En revanche, la souffrance, parfois physique, parfois aussi psychologique, liée par exemple à l’impossibilité de communiquer avec autrui, ouvre une problématique plus délicate. Le CCNE a franchi le pas, dans son avis 139, à l’égard des souffrances auxquelles, selon ses termes, il ne peut être remédié ni par les soins curatifs ni même par les soins palliatifs. C’est à l’égard de telles souffrances que « le droit d’avoir une fin de vie digne », consacré actuellement par la loi, est en effet parfois une promesse impossible à tenir. Or, ce n’est pas toujours faute de soins palliatifs, car ce constat peut être fait y compris dans les meilleurs services de soins palliatifs, ainsi que l’ont constaté des articles médicaux cités par le CCNE.
La loi de 2016 avait, certes, apporté une première réponse en permettant alors le recours à la sédation profonde et continue jusqu’au décès, mais qui n’est techniquement possible que si le pronostic vital est engagé à (très) court terme.
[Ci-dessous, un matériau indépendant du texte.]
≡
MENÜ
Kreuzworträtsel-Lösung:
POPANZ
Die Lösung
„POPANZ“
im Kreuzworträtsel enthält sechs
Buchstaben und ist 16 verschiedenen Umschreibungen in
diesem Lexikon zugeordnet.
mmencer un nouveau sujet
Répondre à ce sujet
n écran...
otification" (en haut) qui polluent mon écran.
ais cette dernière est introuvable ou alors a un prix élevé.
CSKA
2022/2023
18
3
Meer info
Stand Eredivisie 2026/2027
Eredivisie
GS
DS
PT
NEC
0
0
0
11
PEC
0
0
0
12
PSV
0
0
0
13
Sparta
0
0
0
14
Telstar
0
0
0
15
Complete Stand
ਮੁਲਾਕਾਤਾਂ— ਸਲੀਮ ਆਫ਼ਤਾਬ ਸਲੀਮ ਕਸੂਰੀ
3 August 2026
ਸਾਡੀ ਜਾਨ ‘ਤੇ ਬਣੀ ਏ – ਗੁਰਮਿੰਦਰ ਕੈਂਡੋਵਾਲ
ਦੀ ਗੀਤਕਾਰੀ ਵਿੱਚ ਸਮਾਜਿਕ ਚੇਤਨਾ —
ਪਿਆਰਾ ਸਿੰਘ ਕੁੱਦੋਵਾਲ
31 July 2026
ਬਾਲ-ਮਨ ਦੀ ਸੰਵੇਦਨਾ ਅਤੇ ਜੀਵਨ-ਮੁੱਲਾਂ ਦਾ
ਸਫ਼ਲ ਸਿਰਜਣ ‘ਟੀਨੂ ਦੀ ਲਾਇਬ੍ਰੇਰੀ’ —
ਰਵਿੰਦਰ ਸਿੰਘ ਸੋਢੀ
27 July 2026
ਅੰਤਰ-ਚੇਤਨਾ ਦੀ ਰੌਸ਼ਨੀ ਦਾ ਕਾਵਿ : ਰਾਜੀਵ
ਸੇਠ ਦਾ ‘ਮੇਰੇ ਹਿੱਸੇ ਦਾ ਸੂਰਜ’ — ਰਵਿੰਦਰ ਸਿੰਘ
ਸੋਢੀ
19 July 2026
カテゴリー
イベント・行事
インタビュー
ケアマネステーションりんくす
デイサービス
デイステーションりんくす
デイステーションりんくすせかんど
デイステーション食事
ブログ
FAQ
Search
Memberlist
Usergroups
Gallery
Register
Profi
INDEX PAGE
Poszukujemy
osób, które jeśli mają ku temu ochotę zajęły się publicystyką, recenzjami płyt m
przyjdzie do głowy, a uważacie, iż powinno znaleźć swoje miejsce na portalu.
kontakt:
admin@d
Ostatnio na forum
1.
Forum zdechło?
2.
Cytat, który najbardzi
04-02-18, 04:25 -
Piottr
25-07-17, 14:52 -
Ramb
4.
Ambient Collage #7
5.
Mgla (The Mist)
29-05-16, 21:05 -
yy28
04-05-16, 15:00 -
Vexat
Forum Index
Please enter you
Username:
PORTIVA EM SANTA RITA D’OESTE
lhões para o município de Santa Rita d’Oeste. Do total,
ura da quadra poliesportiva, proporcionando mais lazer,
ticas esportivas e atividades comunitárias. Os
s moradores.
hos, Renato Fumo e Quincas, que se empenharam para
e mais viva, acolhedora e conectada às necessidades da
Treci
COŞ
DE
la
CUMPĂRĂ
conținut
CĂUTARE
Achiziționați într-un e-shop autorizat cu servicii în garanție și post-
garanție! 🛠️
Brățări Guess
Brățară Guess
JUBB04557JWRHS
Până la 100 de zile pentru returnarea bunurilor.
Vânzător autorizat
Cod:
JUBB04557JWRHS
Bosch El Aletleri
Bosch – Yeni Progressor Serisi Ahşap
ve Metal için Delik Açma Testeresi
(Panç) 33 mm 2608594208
Or, de telles souffrances peuvent apparaître bien avant ce moment, ainsi que l’a constaté le CCNE. Il en a conclu que seule une nouvelle loi, ouvrant une voie éthique pour une aide à mourir, pourrait alors permettre d’y répondre.
Ni cet avis, ni celui adopté en juin 2023 par l’Académie nationale de médecine, selon lequel « il est inhumain…de ne pas répondre à la désespérance de personnes qui demandent les moyens d’abréger les souffrances qu’elles subissent du fait d’une maladie grave et incurable » , ni les auditions auxquelles avait procédé l’Assemblée nationale après la Convention citoyenne, n’ont pu cependant ébranler les convictions de ceux qui refusent par principe d’entendre la demande d’un malade d’en finir, s’il ne subit plus sa vie que comme une souffrance.
La difficulté sera, dès lors, de trouver une articulation satisfaisante entre des textes qui avaient été conçus d’un seul mouvement et qui se trouvent maintenant scindés. La voie la plus sûre consisterait sans doute à respecter ce qui faisait la trame du projet de loi tel que débattu en juin, quitte à l’améliorer mais sans la dénaturer.